[Items from a dataset]
====

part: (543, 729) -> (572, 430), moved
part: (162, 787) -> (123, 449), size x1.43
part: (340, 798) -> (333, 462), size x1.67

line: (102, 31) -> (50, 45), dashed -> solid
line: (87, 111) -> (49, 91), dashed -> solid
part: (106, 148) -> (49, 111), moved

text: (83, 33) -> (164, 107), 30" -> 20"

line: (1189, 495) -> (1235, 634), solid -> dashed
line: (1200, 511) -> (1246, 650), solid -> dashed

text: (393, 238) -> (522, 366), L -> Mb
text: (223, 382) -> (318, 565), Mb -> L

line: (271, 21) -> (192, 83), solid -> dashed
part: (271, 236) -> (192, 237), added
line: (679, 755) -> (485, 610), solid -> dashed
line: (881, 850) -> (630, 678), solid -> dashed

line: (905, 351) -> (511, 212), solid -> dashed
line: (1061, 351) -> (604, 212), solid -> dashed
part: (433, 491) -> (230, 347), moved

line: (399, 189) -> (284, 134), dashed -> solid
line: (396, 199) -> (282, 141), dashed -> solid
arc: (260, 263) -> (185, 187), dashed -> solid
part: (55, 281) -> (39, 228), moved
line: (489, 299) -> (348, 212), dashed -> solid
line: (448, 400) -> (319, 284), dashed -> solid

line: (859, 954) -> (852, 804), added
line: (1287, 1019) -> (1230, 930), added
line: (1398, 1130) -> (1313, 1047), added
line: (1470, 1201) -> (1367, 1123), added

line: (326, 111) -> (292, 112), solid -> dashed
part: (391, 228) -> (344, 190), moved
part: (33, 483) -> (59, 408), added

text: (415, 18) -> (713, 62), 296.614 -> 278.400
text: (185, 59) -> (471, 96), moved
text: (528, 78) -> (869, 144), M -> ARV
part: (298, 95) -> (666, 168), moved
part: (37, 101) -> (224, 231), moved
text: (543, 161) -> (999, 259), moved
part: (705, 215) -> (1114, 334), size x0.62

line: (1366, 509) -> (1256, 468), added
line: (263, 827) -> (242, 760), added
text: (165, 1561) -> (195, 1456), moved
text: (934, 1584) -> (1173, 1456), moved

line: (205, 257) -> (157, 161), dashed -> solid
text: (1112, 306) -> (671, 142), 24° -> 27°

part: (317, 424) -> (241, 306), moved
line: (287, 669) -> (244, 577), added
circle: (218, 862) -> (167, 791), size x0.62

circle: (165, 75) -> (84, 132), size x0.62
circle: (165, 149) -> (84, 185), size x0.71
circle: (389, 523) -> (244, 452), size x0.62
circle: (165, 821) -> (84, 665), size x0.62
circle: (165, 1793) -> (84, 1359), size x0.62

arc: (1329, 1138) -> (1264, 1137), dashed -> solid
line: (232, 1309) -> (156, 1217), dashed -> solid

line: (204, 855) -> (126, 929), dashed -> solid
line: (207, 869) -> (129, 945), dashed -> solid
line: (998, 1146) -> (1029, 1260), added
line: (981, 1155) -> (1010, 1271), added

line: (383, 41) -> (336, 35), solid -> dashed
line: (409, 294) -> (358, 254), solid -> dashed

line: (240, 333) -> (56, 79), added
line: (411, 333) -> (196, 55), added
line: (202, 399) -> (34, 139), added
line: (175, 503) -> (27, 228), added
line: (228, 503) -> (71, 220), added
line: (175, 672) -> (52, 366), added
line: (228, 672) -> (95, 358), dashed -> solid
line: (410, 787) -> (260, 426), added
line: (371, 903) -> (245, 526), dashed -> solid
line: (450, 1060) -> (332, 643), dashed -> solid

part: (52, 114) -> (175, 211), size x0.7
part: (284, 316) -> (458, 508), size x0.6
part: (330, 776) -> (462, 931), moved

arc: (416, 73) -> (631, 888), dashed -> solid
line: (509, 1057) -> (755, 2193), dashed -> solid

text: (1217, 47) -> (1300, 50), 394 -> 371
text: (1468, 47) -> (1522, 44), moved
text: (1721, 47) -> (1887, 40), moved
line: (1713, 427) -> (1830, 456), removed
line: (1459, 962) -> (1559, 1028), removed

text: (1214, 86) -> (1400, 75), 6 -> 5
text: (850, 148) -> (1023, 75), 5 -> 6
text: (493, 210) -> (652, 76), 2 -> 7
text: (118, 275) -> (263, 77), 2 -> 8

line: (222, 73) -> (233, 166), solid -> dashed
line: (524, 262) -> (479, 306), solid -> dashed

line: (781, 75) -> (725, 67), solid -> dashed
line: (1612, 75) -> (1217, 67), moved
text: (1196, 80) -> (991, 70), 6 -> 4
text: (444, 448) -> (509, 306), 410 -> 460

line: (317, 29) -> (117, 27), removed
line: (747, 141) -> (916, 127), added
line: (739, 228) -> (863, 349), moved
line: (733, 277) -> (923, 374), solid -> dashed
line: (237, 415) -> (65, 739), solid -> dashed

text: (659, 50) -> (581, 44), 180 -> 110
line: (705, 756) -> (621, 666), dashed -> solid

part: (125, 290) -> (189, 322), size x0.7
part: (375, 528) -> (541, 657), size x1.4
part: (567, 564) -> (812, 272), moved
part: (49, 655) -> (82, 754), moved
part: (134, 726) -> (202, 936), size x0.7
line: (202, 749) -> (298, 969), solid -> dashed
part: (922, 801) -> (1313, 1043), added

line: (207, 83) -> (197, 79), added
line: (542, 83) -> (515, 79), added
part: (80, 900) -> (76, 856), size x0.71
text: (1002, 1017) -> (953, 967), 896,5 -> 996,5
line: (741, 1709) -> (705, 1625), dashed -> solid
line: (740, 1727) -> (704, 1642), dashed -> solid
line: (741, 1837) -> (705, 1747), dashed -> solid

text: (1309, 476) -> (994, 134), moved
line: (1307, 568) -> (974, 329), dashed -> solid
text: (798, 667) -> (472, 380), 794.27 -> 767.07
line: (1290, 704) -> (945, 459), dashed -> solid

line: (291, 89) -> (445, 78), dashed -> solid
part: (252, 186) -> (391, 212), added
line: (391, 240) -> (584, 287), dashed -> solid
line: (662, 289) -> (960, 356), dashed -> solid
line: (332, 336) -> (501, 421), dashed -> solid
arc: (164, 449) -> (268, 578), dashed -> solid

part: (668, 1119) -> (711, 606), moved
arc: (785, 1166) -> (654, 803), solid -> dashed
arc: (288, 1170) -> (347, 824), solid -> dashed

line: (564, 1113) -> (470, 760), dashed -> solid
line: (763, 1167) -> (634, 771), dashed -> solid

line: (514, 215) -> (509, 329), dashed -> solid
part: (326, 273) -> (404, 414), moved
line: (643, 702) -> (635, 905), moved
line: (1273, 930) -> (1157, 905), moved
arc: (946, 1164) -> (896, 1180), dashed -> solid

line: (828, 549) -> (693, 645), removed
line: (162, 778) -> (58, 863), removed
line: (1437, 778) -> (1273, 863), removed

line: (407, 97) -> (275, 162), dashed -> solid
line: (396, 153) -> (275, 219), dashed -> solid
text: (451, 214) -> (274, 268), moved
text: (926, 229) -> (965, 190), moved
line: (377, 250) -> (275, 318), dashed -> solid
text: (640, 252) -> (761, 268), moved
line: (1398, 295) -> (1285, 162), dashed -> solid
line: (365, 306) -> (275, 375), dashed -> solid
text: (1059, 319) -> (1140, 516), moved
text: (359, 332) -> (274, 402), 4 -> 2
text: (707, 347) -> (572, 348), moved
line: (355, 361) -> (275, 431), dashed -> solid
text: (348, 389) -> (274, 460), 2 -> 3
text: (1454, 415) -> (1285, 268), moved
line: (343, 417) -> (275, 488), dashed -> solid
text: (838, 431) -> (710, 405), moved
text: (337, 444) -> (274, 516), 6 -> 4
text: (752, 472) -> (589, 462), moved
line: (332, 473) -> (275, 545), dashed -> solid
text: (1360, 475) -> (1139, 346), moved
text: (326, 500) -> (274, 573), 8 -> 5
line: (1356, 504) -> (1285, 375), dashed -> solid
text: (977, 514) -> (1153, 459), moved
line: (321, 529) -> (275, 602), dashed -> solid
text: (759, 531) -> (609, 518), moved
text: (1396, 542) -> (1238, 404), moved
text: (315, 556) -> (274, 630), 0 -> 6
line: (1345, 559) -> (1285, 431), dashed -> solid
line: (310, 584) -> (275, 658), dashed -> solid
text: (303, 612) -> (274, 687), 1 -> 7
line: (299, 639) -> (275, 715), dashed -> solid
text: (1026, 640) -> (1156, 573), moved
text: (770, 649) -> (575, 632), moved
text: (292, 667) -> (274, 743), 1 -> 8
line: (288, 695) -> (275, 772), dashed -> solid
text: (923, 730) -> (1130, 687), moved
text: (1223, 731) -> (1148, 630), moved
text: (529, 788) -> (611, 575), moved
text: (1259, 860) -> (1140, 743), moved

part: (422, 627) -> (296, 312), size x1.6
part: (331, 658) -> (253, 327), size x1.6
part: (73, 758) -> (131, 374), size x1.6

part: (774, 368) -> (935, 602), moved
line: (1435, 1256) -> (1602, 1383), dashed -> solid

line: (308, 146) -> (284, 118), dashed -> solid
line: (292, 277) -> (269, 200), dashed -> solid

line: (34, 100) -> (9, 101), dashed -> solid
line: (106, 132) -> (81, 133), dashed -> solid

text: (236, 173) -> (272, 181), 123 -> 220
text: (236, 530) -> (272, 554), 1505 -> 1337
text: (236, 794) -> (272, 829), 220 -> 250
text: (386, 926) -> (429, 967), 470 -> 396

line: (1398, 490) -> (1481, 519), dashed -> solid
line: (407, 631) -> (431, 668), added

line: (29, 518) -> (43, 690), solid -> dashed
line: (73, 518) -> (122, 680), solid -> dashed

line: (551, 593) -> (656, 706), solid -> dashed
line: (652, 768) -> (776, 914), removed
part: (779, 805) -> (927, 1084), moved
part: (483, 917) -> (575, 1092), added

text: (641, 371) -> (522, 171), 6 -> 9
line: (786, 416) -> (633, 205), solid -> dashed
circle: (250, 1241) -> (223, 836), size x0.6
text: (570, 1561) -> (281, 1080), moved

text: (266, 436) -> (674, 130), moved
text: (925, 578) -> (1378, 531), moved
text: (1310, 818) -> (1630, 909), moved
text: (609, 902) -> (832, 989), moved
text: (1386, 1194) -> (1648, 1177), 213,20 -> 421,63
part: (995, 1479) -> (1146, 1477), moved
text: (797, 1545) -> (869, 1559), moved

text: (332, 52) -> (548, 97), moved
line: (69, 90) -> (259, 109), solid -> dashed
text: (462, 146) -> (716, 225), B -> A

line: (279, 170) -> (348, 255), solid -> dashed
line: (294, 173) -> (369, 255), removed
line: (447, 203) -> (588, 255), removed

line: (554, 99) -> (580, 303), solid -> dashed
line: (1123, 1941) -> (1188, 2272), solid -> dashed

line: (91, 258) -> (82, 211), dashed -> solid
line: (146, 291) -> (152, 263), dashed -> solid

====

▸ ABOUT THIS TASK:
The lines to return are those in the entries above that include "circle".

▸ RESPONSE:
circle: (218, 862) -> (167, 791), size x0.62
circle: (165, 75) -> (84, 132), size x0.62
circle: (165, 149) -> (84, 185), size x0.71
circle: (389, 523) -> (244, 452), size x0.62
circle: (165, 821) -> (84, 665), size x0.62
circle: (165, 1793) -> (84, 1359), size x0.62
circle: (250, 1241) -> (223, 836), size x0.6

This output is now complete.